**TEXT:**

Researchers in mathematics education are primarily concerned with the tools, methods and approaches that facilitate practice or the study of practice; however, mathematics education research, known on the continent of Europe as the didactics or pedagogy of mathematics, has developed into an extensive field of study, with its concepts, theories, methods, national and international organisations, conferences and literature. This article describes some of the history, influences and recent controversies.
Illustration at the beginning of the 14th-century translation of Euclid's Elements.
In Plato's division of the liberal arts into the trivium and the quadrivium, the quadrivium included the mathematical fields of arithmetic and geometry. This structure was continued in the structure of classical education that was developed in medieval Europe. The teaching of geometry was almost universally based on Euclid's Elements. Apprentices to trades such as masons, merchants and money-lenders could expect to learn such practical mathematics as was relevant to their profession.
In the Renaissance, the academic status of mathematics declined, because it was strongly associated with trade and commerce, and considered somewhat un-Christian. Although it continued to be taught in European universities, it was seen as subservient to the study of Natural, Metaphysical and Moral Philosophy. The first modern arithmetic curriculum (starting with addition, then subtraction, multiplication, and division) arose at reckoning schools in Italy in the 1300s. Spreading along trade routes, these methods were designed to be used in commerce. They contrasted with Platonic math taught at universities, which was more philosophical and concerned numbers as concepts rather than calculating methods. They also contrasted with mathematical methods learned by artisan apprentices, which were specific to the tasks and tools at hand. For example, the division of a board into thirds can be accomplished with a piece of string, instead of measuring the length and using the arithmetic operation of division.

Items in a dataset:
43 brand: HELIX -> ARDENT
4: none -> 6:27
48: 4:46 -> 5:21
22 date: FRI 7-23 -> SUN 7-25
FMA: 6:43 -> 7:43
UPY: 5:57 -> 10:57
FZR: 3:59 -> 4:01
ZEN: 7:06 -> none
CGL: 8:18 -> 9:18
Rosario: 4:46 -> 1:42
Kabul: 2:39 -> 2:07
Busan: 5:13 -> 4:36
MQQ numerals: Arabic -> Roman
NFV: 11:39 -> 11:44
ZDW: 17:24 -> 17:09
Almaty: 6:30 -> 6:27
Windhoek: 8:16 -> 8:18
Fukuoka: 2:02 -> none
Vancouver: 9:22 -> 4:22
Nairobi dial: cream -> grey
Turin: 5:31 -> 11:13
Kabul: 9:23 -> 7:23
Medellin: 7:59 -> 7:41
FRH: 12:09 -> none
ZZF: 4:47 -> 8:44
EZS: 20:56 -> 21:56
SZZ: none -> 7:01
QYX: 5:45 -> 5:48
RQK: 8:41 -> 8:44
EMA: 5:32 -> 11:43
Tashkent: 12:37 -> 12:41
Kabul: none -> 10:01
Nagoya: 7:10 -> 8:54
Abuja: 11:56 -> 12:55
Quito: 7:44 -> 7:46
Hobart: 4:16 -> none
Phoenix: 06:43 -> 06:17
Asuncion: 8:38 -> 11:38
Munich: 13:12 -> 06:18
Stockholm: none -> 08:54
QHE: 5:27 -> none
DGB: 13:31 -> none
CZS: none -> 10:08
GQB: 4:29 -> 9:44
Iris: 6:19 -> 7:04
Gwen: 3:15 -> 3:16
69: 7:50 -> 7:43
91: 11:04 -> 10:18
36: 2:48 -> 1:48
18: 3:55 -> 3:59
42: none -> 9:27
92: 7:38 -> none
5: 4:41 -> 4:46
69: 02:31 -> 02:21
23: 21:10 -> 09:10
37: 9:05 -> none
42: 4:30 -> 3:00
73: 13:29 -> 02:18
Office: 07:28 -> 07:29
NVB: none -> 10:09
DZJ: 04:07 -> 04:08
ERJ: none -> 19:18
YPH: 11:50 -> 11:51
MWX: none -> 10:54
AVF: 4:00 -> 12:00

**TASK REQUIREMENTS:**
Pick up the text on the history of mathematics education after its last sentence and keep writing it. The rows are separate material, apart from the text on the history of mathematics education.

**RESPONSE:**
The first mathematics textbooks to be written in English and French were published by Robert Recorde, beginning with The Grounde of Artes in 1543. However, there are many different writings on mathematics and mathematics methodology that date back to 1800 BCE. These were mostly located in Mesopotamia where the Sumerians were practicing multiplication and division. There are also artifacts demonstrating their methodology for solving equations like the quadratic equation. After the Sumerians, some of the most famous ancient works on mathematics come from Egypt in the form of the Rhind Mathematical Papyrus and the Moscow Mathematical Papyrus. The more famous Rhind Papyrus has been dated to approximately 1650 BCE but it is thought to be a copy of an even older scroll. This papyrus was essentially an early textbook for Egyptian students.
In the 18th and 19th centuries, the Industrial Revolution led to an enormous increase in urban populations. Basic numeracy skills, such as the ability to tell the time, count money and carry out simple arithmetic, became essential in this new urban lifestyle. Within the new public education systems, mathematics became a central part of the curriculum from an early age.
By the twentieth century, mathematics was part of the core curriculum in all developed countries.
During the twentieth century, mathematics education was established as an independent field of research. Here are some of the main events in this development:
In 1893, a Chair in mathematics education was created at the University of Göttingen, under the administration of Felix Klein
The professional periodical literature on mathematics education in the U.S.A. had generated more than 4000 articles after 1920, so in 1941 William L. Schaaf published a classified index, sorting them into their various subjects.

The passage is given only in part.